No. This wouldn't work. You'd have to say درسنا نحن في المغرب or just درسنا في المغرب. The فاعل (verbal subject) is not نحن. It is actually the ـنا in the verb. If you add the نحن as in the first sentence, it would be called a توكيد من الفاعل (emphasizing the verbal subject) and would not be the verbal subject itself. It's not like ذهب المعلمون إلى صفوفهم where المعلمون is the فاعل (verbal subject).



Calvary Scars II/Aux. Out said:


> How about "you two (dual) studied in Morocco"? Would it be
> 
> درستما أنتما في المغرب
> 
> or
> 
> درست أنتما في المغرب


----------



## Calvary Scars II/Aux. Out

I have another question related to the topic of verbal agreement, so I think it's better if I just post it in this thread rather than start a new one.

Here's the sentence in question: كان المراسل الصحفي يكتب التقرير

Two things: (1) What mood is يكتب in? Is that indicative, subjunctive or jussive? Is the meaning "The journalist is writing the report"? (2) If I wanted to make everything in this sentence plural and retain the same word order, would it be كان المراسلون الصحفيون يكتب التقارير? Or would يكتب be conjugated as يكتبون because it follows المراسلون الصحفيون, which is plural and human (or intelligent, or however you want to label that grammatical category)?

!شكرًا


----------



## Mahaodeh

Calvary Scars II/Aux. Out said:


> (1) What mood is يكتب in? Is that indicative, subjunctive or jussive? Is the meaning "The journalist is not writing the report"?


It's in the indicative. The meaning is: the journalist was writing the report. While the verb itself is in the present tense, the use of كان in the beginning implies that all that is after it happened in the past. 
I have a question, why would you think that the statement is negated? Or was that just a typo?


Calvary Scars II/Aux. Out said:


> (2) If I wanted to make everything in this sentence plural and retain the same word order, would it be كان المراسلون الصحفيون يكتب التقارير? Or would يكتب be conjugated as يكتبون because it follows المراسلون الصحفيون,


It would be كان المراسلون الصحفيون يكتبون التقارير, because as mentioned earlier: 1) المراسلون are considered to عاقلون; and 2) the verb comes after the subject.

Stored data entries:
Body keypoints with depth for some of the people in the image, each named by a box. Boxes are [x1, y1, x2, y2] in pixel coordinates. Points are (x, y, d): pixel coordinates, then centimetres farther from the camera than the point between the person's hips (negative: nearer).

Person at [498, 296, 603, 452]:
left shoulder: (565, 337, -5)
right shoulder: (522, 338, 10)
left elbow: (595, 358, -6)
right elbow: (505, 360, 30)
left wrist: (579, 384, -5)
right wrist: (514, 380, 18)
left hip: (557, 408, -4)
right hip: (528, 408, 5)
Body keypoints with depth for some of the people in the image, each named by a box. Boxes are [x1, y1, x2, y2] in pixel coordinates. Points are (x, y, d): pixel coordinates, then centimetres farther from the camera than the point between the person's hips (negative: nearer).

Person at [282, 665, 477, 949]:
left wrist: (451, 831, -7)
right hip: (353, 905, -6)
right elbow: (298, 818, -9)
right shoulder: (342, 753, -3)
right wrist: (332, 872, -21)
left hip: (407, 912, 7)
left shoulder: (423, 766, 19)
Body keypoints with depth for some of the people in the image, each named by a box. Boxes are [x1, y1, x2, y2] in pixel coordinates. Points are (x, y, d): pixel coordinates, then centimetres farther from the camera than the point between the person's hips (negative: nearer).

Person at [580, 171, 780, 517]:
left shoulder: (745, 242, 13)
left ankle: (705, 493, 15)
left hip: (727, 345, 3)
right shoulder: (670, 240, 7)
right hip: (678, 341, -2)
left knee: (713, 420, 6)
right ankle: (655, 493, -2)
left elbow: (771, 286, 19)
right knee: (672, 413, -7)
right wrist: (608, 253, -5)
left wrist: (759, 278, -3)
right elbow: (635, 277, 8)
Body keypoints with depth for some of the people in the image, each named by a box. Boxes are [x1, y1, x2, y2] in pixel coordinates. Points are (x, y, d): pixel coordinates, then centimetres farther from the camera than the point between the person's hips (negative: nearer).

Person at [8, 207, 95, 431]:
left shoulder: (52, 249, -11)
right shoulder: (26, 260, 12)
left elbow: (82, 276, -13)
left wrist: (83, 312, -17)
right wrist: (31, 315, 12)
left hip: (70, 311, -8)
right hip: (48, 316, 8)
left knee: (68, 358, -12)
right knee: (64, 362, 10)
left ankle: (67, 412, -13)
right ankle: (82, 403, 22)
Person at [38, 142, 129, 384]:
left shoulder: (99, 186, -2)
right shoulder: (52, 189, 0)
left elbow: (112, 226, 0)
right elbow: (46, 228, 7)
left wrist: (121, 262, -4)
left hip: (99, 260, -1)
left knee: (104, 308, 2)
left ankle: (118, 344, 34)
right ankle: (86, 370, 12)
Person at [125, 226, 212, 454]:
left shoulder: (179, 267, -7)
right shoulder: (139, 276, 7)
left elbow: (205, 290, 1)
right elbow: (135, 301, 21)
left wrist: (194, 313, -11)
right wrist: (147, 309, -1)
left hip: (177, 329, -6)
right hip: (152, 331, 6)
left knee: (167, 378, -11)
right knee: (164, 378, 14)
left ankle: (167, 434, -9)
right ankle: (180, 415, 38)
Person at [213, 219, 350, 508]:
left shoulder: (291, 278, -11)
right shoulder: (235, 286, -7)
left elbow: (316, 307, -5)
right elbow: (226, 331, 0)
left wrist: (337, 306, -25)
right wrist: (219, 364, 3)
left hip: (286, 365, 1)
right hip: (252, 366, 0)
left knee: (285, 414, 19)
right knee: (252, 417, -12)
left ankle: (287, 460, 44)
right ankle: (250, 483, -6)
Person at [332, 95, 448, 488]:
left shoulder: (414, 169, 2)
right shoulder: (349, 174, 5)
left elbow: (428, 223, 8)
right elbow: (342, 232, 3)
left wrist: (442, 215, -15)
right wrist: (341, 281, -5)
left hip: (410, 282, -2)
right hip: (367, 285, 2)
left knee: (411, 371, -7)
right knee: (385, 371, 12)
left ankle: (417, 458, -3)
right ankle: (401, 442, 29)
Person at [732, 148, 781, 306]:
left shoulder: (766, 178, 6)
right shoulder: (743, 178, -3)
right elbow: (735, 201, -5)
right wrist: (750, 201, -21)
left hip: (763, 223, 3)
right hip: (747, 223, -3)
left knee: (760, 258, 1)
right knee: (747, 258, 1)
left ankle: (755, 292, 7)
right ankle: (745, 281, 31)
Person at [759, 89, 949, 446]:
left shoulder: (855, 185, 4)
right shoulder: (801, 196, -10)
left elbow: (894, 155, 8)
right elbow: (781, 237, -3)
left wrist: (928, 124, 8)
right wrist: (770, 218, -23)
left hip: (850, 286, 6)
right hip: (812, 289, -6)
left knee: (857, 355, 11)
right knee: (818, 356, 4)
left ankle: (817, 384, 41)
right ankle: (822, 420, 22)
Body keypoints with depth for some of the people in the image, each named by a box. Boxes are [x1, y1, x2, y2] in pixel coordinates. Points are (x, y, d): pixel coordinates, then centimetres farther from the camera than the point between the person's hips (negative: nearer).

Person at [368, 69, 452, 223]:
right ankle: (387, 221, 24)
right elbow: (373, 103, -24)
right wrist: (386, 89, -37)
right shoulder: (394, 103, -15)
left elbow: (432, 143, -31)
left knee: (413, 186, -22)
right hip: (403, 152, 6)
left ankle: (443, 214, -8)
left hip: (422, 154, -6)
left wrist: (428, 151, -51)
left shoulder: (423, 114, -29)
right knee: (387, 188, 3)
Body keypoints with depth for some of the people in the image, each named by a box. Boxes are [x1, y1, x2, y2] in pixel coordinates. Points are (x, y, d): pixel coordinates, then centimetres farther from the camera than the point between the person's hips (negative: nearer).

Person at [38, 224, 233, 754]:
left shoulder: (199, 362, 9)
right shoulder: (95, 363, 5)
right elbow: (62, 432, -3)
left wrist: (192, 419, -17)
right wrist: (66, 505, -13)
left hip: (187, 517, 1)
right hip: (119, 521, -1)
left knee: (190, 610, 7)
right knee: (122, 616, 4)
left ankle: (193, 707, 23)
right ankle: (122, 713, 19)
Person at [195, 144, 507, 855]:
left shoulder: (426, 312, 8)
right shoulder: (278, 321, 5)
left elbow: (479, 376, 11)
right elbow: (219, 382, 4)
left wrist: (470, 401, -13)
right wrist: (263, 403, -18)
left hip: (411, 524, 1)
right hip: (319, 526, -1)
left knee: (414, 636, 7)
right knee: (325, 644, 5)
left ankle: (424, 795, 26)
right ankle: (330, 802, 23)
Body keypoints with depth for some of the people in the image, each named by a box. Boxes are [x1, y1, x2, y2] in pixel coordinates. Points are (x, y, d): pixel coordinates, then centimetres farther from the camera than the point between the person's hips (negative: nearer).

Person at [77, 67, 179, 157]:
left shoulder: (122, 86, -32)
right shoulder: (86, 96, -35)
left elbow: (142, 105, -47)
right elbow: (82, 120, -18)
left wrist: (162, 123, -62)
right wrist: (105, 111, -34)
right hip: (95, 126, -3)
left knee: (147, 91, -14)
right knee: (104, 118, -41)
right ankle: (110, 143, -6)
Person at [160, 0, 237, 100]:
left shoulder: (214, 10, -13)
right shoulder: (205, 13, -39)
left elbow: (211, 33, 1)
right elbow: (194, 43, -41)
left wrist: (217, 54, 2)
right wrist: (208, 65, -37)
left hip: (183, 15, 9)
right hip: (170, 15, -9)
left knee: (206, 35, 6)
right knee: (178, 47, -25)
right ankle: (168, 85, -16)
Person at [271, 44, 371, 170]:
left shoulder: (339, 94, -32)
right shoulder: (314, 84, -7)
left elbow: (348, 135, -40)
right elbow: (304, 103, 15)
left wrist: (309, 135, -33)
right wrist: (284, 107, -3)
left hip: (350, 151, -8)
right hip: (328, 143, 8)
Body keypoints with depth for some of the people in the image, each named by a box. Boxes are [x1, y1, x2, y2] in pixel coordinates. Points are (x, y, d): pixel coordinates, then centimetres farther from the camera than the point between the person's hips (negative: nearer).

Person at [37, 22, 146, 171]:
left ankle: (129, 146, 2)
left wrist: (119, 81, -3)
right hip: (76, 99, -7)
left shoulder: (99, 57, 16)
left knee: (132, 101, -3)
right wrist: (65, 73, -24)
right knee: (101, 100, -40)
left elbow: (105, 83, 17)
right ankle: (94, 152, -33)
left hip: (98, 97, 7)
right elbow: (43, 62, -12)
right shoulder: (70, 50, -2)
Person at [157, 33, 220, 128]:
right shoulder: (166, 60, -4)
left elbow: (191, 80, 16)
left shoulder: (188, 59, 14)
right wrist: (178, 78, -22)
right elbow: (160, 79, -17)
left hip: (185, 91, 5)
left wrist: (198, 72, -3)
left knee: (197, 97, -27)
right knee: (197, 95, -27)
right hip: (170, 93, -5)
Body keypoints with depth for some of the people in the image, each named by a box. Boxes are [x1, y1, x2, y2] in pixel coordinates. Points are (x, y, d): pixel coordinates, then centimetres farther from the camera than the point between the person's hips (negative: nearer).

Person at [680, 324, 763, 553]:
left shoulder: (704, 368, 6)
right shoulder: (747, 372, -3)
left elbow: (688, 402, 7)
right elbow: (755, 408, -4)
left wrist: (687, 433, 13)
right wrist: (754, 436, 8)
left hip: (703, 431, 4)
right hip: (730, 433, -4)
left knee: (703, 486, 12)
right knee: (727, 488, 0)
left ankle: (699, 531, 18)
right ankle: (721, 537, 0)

* **PROBLEM 1**
What three verb moods does the Arabic grammar thread name?
* **PROBLEM 2**
In the Arabic grammar thread, what does the first post say is the verbal subject of درسنا?
* **PROBLEM 3**
Continue the Arabic grammar thread with a new post that follows its last one.

* **OUTPUT 1**
Indicative, subjunctive, jussive

* **OUTPUT 2**
The ـنا in the verb.

* **OUTPUT 3**
----------



## Calvary Scars II/Aux. Out

Mahaodeh said:


> It's in the indicative. The meaning is: the journalist was writing the report. While the verb itself is in the present tense, the use of كان in the beginning implies that all that is after it happened in the past.
> I have a question, why would you think that the statement is negated? Or was that just a typo?



Not a typo, just a brain-o, haha. I misremembered كان as ليس. I actually just realized my error and came back to edit my post, but you had already answered (thanks, by the way!).



> It would be كان المراسلون الصحفيون يكتبون التقارير, because as mentioned earlier: 1) المراسلون are considered to عاقلون; and 2) the verb comes after the subject.



Great, thanks. So is كان + verb is essentially equivalent to the past progressive in English, then?

P.S. Journalists are "considered" to be عاقلون? Are you throwing some shade at journalists, Mahaodeh?


----------



## elroy

Calvary Scars II/Aux. Out said:


> human (or intelligent, or however you want to label that grammatical category)


 The term is “animate.” 


Calvary Scars II/Aux. Out said:


> So is كان + verb is essentially equivalent to the past progressive in English, then?


 In many cases, yes. 


Calvary Scars II/Aux. Out said:


> Journalists are "considered" to be عاقلون? Are you throwing some shade at journalists, Mahaodeh?


 

She means “are grammatically analyzed as.”


----------



## Calvary Scars II/Aux. Out

elroy said:


> The term is “animate.”
> In many cases, yes.
> 
> 
> She means “are grammatically analyzed as.”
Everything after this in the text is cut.